At an earlier seminar in Dubai, Siersdorfer had spoken optimistically about the regional oil and gas industry and that its potential outweighed many of the geopolitical factors that constantly loom above it. But some of his positivity centres on how he sees the industry evolving and innovating in different directions.
“Many people talked, in the past, that the oil and gas market is down and maybe we come now to bury it. I don’t think that is the case. There will be, the next two hundred years for oil and gas, we will see many of these things in very efficient uses, for example in power generation, but maybe we will not see oil and gas used in the mid-term and long-term for individual travel, because we may not use benzene and diesel and whatever in cars, this will move into another way.”
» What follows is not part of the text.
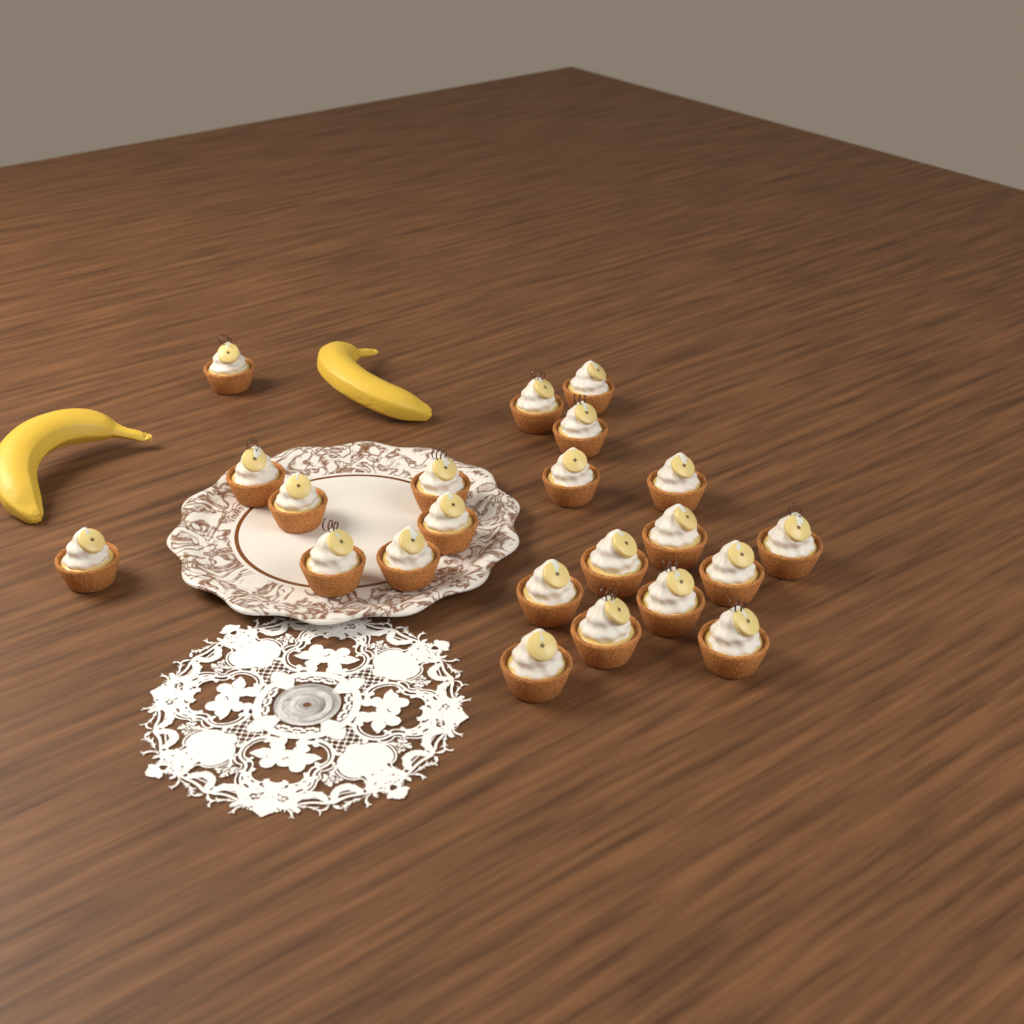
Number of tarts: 22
If the rise of the electric vehicle is a worry for one area of the downstream market, Siersdorfer sees original and exciting possibilities in others – including construction.
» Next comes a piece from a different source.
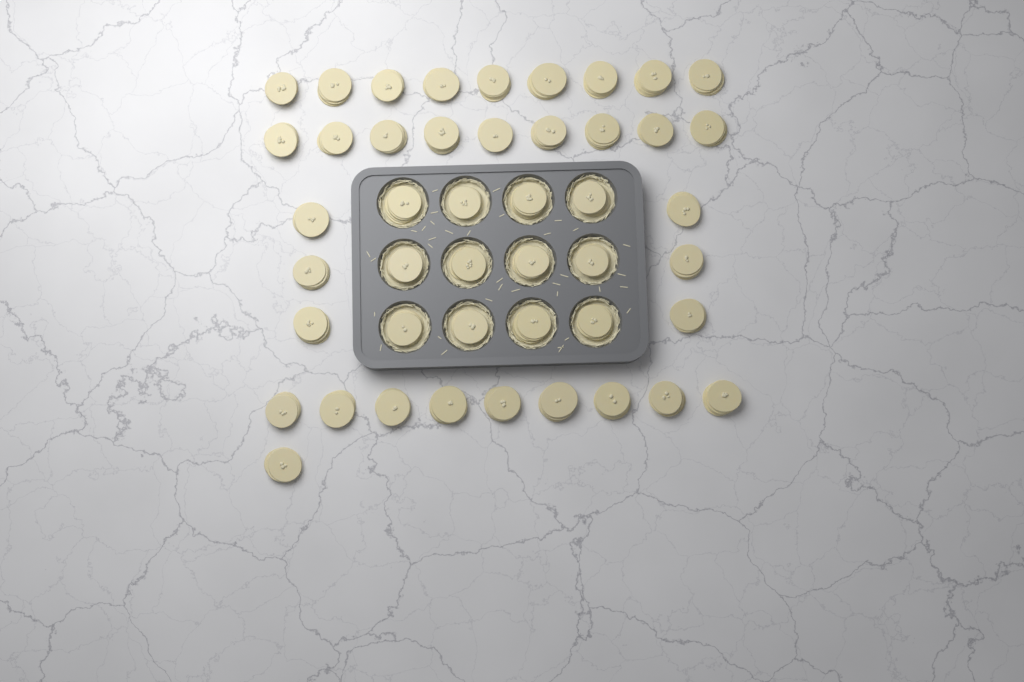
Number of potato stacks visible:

“We can use different kinds of materials in the future to build structures. Today, we use concrete, all kinds of solid materials, steel and whatever, who says we can’t build structures in the future that are based more on polymers, and more on other ways like this, and maybe you can do that more efficiently than you do that today, with more technologies.”
Siersdorfer also believes technological advances, and support from firms like his own, will help unlock presently untapped potential at existing oilfields so that new exploration sites won’t need to be established, thus saving capital expenditure, and newer technologies will hold the key to maximising returns.
When it is put to him that perhaps Siemens, considering its range of technical expertise, could have a bigger foothold in the region’s hydrocarbon sector, Siersdorfer disagrees and points, as one example, to the German outfit’s award of a major engineering, procurement and construction contract for the Taweelah Gas Compressor Station in Abu Dhabi, a “very strategic” project, pumping gas from the UAE capital to Dubai.
Siemens’ involvement in Egypt and Cyprus in newly discovered giant gas fields, alongside Italian oil supermajor Eni, is certainly evidence of a prominent role in some of the region’s biggest and fastest-growing projects.
But one of the most notable disruptions to impact the oil and gas sector recently has been the gradual implementation of automation and digitalisation. However, Siemens’ regional chief suggests the hydrocarbon sector has more progress to make.
“I think in the oil and gas sector we are at the beginning of digitalisation. What we have seen is that the oil and gas industries are very traditional industries. So adapting to new technologies, they are usually not the frontrunners, they are usually the late adopters. So that gives a lot of possibility.
“What the oil and gas industry realises is that they sit on a lot of data, which they can use and I am talking more about operational data. In the exploration and geology of the fields, I think they are the masters already.”